_ACTIVITY_
Please change each "займов" in the data below to "кредитов" and write the lines out again, with everything else left as it is.

········

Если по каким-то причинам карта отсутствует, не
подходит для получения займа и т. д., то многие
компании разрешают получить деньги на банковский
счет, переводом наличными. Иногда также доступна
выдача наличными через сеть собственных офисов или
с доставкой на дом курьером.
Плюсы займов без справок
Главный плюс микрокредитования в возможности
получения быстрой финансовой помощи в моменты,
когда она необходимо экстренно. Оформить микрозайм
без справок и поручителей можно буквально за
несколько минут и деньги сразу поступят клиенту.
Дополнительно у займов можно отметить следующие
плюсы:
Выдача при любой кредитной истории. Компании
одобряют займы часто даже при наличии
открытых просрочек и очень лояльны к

········

_ANSWER BELOW_
Если по каким-то причинам карта отсутствует, не
подходит для получения займа и т. д., то многие
компании разрешают получить деньги на банковский
счет, переводом наличными. Иногда также доступна
выдача наличными через сеть собственных офисов или
с доставкой на дом курьером.
Плюсы кредитов без справок
Главный плюс микрокредитования в возможности
получения быстрой финансовой помощи в моменты,
когда она необходимо экстренно. Оформить микрозайм
без справок и поручителей можно буквально за
несколько минут и деньги сразу поступят клиенту.
Дополнительно у кредитов можно отметить следующие
плюсы:
Выдача при любой кредитной истории. Компании
одобряют займы часто даже при наличии
открытых просрочек и очень лояльны к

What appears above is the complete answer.